Phase 6: Retrospect (always runs)
After ship, run a lightweight retrospect scan on this session:
- Scan for P1-P3 signals (user corrections, self-corrections, structural failures)
- Scan for P6 signals (QA-driven patterns): check if Phase 4 deep-qa found defect clusters
that suggest behavioral gaps — same defect class 2+ times, severity >= major, maps to a
missing workflow step rather than an isolated code bug
- If P1-P3 or qualifying P6 signals found: invoke
/retrospect for full enforcement-first analysis
- If none found: skip — no output needed
This creates a self-improving loop: QA findings that reveal systematic gaps become enforceable
rules, not just one-off fixes. The agent gets better even without user intervention.
Termination labels (honest, exhaustive):
completed_verified — all subtasks passed verification + QA clean
completed_partial — some subtasks passed, others failed after retries
completed_unverified — execution finished but verification was skipped or inconclusive
blocked — cannot proceed (missing credentials, access, unclear requirements)

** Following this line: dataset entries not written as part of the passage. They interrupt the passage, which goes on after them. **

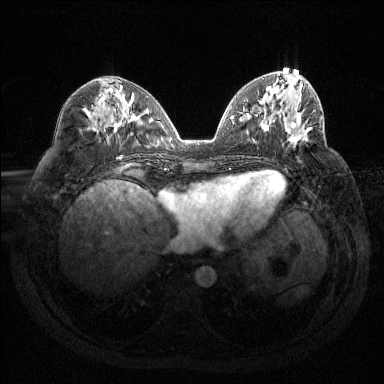
Breast MRI (dynamic contrast-enhanced), one axial slice; slice 54 of 144 in the series (ordered by position); dynamic contrast-enhanced series, time point 2 of 6 at this slice position (early post-contrast); 1.5 T; TE 1.6 ms, TR 4.4 ms; 1.2 mm slice thickness; 384 × 384 image matrix, field of view 360 × 360 mm. Female patient.
Annotated regions visible in this slice (semi-automatically segmented with operator editing):
- enhancing-tissue mask used for the functional tumour volume (all voxels passing the contrast-enhancement thresholds inside the analysis volume; usually the tumour): box from (x=287, y=121) to (x=311, y=143) px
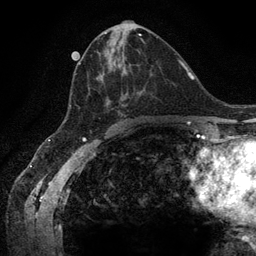
Breast MRI (dynamic contrast-enhanced), one axial slice; position 61 of 134 along the scan axis; cropped to one breast; dynamic contrast-enhanced series, time point 2 of 6 at this slice position (early post-contrast); 3 T; TE 2.8 ms, TR 7.3 ms; 256 × 256 image matrix, field of view 180 × 180 mm. Female patient.
Structures marked on this image (semi-automatic segmentation, software-assisted and operator-edited):
- enhancing-tissue mask used for the functional tumour volume (all voxels passing the contrast-enhancement thresholds inside the analysis volume; usually the tumour): bounding box <70,40,145,108> (left, top, right, bottom; pixels)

budget_exhausted — hit max retries, max agents, or time limit
Flags
--solo — force single-agent execution (skip topology selection)
--dry-run — plan only, don't execute (stops after Phase 1)
--no-qa — skip Phase 4 QA pass
--depth=quick — lightweight mode: skip deep-design, use simple plan, solo topology
--depth=deep — full ceremony: always run deep-design, deep-plan, QA, ship
Composable Engines (called by autopilot, also standalone)
| Engine | Called in | Standalone use |
|---|
| deep-design | Phase 1 (vague ideas) | "design this system" |
| deep-plan | Phase 1 (all non-atomic) | "plan this work" |
| deep-qa | Phase 4 (QA + fix, includes mutation-test lane) | "review this artifact" |
| mutation-test | Phase 4 via deep-qa (empirical TESTABILITY) | "find test gaps" |
| deep-idea | Pre-Phase 0 (if needed) | "generate ideas" |
| monitor | Phase 3 (health checks) | "check service health" |
What This Absorbed
| Former Skill | Now handled by |
|---|
| build | Autopilot Phase 0-5 (the whole pipeline) |
| ship-it | Phase 5 (code project packaging) |
| team | Phase 2 staged topology + review gate |
| parallel-exec | Phase 2 fanout topology |
| loop-until-done | Phase 3 per-subtask verify loop |
Golden Rules
- Auto-scale, don't ask. Never ask the user to pick a topology. Read the task and decide.
- Verify every subtask. No subtask is "done" without passing its acceptance criteria.
- Honest termination. Use the five labels above. Never say "looks good" or "mostly done."
- Convergence check after fanout. Parallel agents may conflict. Always check before merging.
- Phase gates are non-negotiable. Phase 1 output gates Phase 2. Phase 3 output gates Phase 4. No skipping.